• [GOAL]
Reproduce verbatim the passage of the garden essay starting with "You have coffee" and going on through "legs are crossed.".

• [SELECTED EXCERPT]

▬▬▬

Digressions of a Dilettante

Digressions of a Dilettante
Vignettes of Inanity by Bud Hearn

Friday, July 31, 2015

A Mockingbird Morning


“Life is like licking honey from a thorn.” Anonymous

Ah, those summer mornings when the dew has left its last traces of essence on the lilies and the bumble bees begin their pollinating deliveries. It’s such a morning when shards of August sunlight are cast streaming through the oaks lighting up the garden’s spectacle of colors.

You have coffee sitting in the shade of the pool arbor. You admire your garden. The fresh ambience of the day sets a swoon over the landscape. In your mind a vision appears. Over there, in the far corner of the garden, you see him, the gardener. He sits in the shadows of an imaginary tool shed.

He wipes periodically the perspiration on his face with a red bandana. His white shirt is soaked with sweat. His movements are measured in slow motion. He appears to be unconcerned, resting in an obvious peace of mind. He sips iced tea from a moisture-beaded glass like your grandmother used. His legs are crossed.

His implements hang orderly on the weathered wooden wall, like workers relieved from their recent toil. Their handles are worn and slick, the shears sharp and shiny. A shovel lies prostrate in a red wheelbarrow. His gloves lay on the bench beside him. A thin coating of dust covers his boots.

A cool breeze stirs the wind chimes hanging above the open door of the shed. The tin roof occasionally buckles with a popping sound in the day’s beginning heat. Overhead a fly buzzes. The gardener is motionless. He rests from his morning labors.

Gardens are solitary and proprietary creations. They yield clues to a gardener’s visions. They’re as much an art as a science. New gardens, like children, appear wild and sparse, haphazard, without symmetry. Like fine art, the masterpiece is seen only in the eyes of the gardener. But beginnings are never endings.

▬▬▬

• [DATASET EXCERPT]
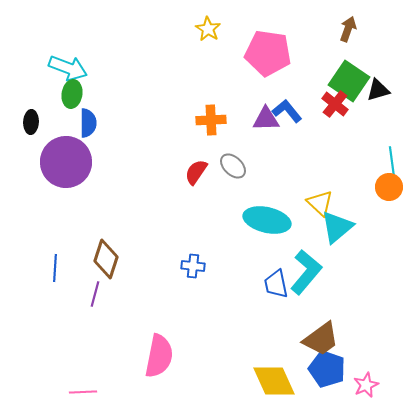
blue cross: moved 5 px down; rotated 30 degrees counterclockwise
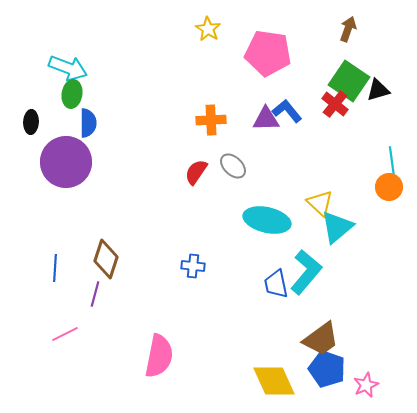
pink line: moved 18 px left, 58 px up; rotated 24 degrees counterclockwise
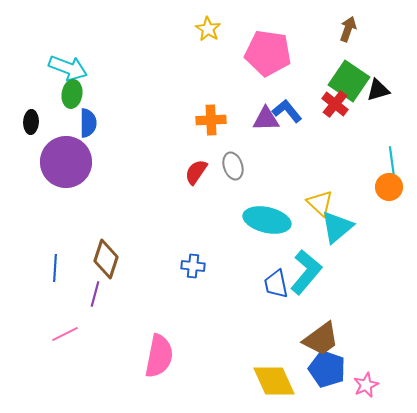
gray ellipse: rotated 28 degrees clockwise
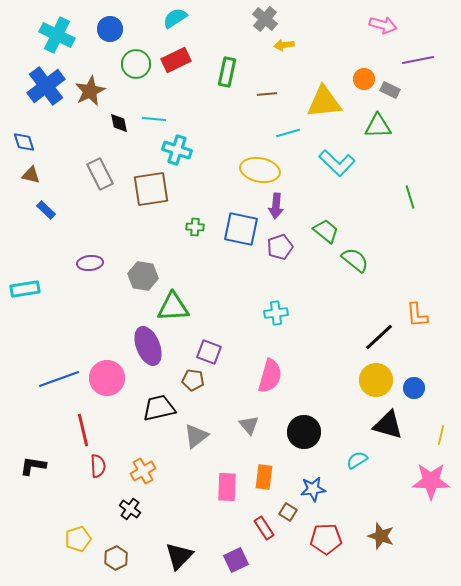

▬▬▬

• [FULL SOLUTION]
You have coffee sitting in the shade of the pool arbor. You admire your garden. The fresh ambience of the day sets a swoon over the landscape. In your mind a vision appears. Over there, in the far corner of the garden, you see him, the gardener. He sits in the shadows of an imaginary tool shed.

He wipes periodically the perspiration on his face with a red bandana. His white shirt is soaked with sweat. His movements are measured in slow motion. He appears to be unconcerned, resting in an obvious peace of mind. He sips iced tea from a moisture-beaded glass like your grandmother used. His legs are crossed.